If you want to know what has Alberta's oil industry spooked, all you have to do is read the New Democratic Party's election platform. Incoming premier Rachel Notley ran on a blueprint that promises "a careful review of how Alberta will promote resource processing and fair royalties." The thing is, no one – not the public, not the industry and probably not even the incoming NDP government – knows exactly what that means. Which is pretty much the definition of uncertainty.
A couple of months ago, nobody was expecting the NDP would end up running the province – least of all the New Democrats. That may explain why the party's election platform was as much a list of wishes as an actual plan to govern. Item No. 1 on the wish list: Charging the oil industry more for what it takes out of the ground.
Here's the very first sentence of the NDP platform: "The PCs have squandered Alberta's resource wealth." How? By "refus[ing] to implement realistic oil royalties that the people who own the resources – all of us – deserve." As a result, "the people of Alberta as a whole are deprived of much of the benefit of our own resources."
The platform repeatedly states that taxpayers are being shortchanged, and also accuses the Progressive Conservatives of "neglecting our opportunity to invest in value-added processing and refining – investment that would create more jobs in Alberta instead of exporting them to Texas."
The solution: "Establish a Resource Owners' Rights Commission to report to the new Premier and the Legislature within six months on measures to promote greater processing of Alberta's energy resources, and to ensure a full and fair return to the people of Alberta for their energy resources." There is even a pledge to "act on recommendations within the first year."
All of which appears to add up to an unmistakable promise of higher royalty rates, paired with pledges to somehow force Big Oil into spending billions of dollars building new refining and upgrading capacity. It sounds like a plan to impose significant, new costs on Alberta's most important industry – which may explain why Ms. Notley has spent the past couple of weeks trying to water down her platform's language.
For example, when The Globe and Mail editorial board spoke to Ms. Notley a week before the election, she insisted that she was not trying to harm the industry, and that a review of royalty rates did not guarantee higher rates. She believed an independent assessment would recommend rates be raised – but she allowed it might not. She stood for higher royalties if necessary, but not necessarily higher royalties.
And the day after her election victory, she stressed that she wanted to work with the industry, not against it.
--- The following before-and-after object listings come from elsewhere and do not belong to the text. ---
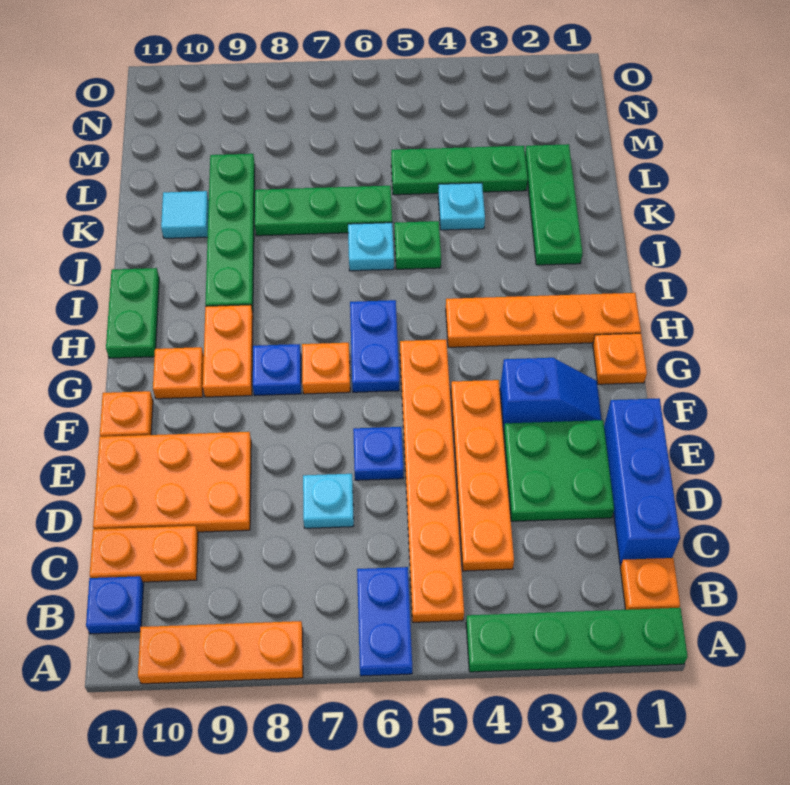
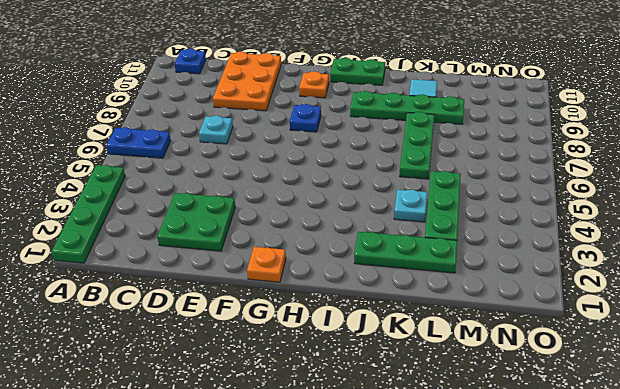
none -> orange plate A8:A10 level 1
none -> orange plate B1 level 1
none -> orange plate B5:G5 level 1
none -> blue brick C1:E1 level 1

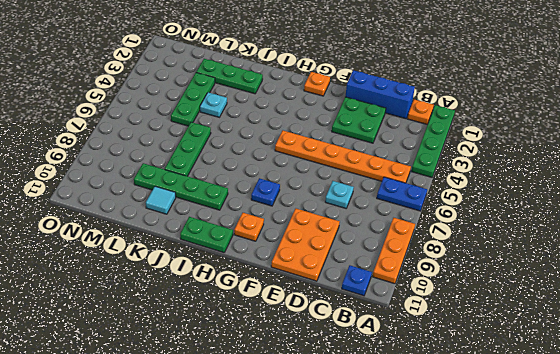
none -> orange plate C4:F4 level 1
none -> orange plate C10:C11 level 1
none -> blue plate E6 level 1
none -> blue slope F2:F3 level 1 top 3

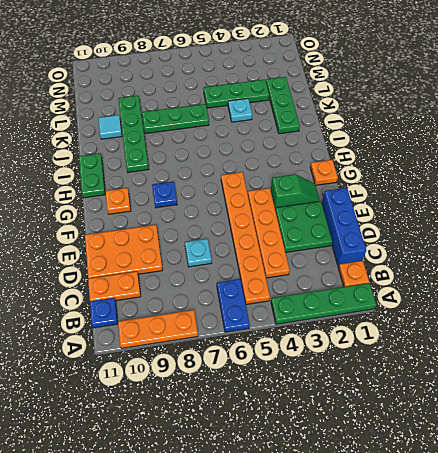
green slope F2:F3 level 1 top 3 -> blue slope F2:F3 level 1 top 3
none -> blue plate E6 level 1
none -> orange plate F11 level 1
none -> blue plate G6:H6 level 1
none -> orange plate G7 level 1

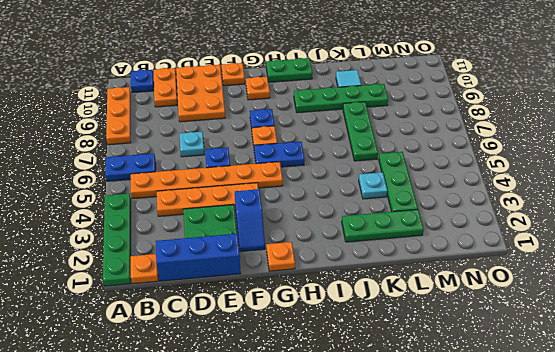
none -> orange plate G9:H9 level 1
none -> orange plate H1:H4 level 1
none -> green plate J5 level 1
none -> cyan plate J6 level 1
Over time, she said, "they'll come to realize that things are going to be just A-OK over here in Alberta."
And then on Tuesday, she upheld the promise of a royalty review, while simultaneously appearing to push it into an indefinite future. "I'm not going to make any specific determinations around timing," she said, "except to say it was in our platform, it will happen within this term and it will be preceded by good, thorough discussions with all stakeholders, including industry." Within this term? The platform, remember, promised to complete a review within six months.
So what does it add up to? Who knows? In fairness, Ms. Notley is not even premier yet, and her cabinet hasn't been named, so a bit of patience is in order. But only a little bit. The oil industry needs to know where it stands.
Ms. Notley has a couple of options to end the uncertainty.
She could shelve the whole idea of a royalty review. A period of depressed oil prices and industry layoffs is not the ideal time to be talking about raising the industry's costs, and that's an argument any Alberta leader should be willing to make. But it's probably not realistic to expect the not-yet premier to kick off four years in office by boldly disowning a core campaign promise.
Her other option is to live up to the promise, to the letter. An independent commission, staffed by experts in the economics of the industry, would almost certainly find that measures to force or incent greater processing of crude in Alberta would carry greater costs than benefits. As for the question of where royalty rates should be set, that is trickier. But any honest accounting of the hoped-for windfall from higher rates would also weigh the quantifiable downsides in terms of investment, employment and wages. There's no gusher of free money.
The bottom line is that Alberta's keystone industry needs clarity and certainty. There's no reason the new government can't provide it, and soon.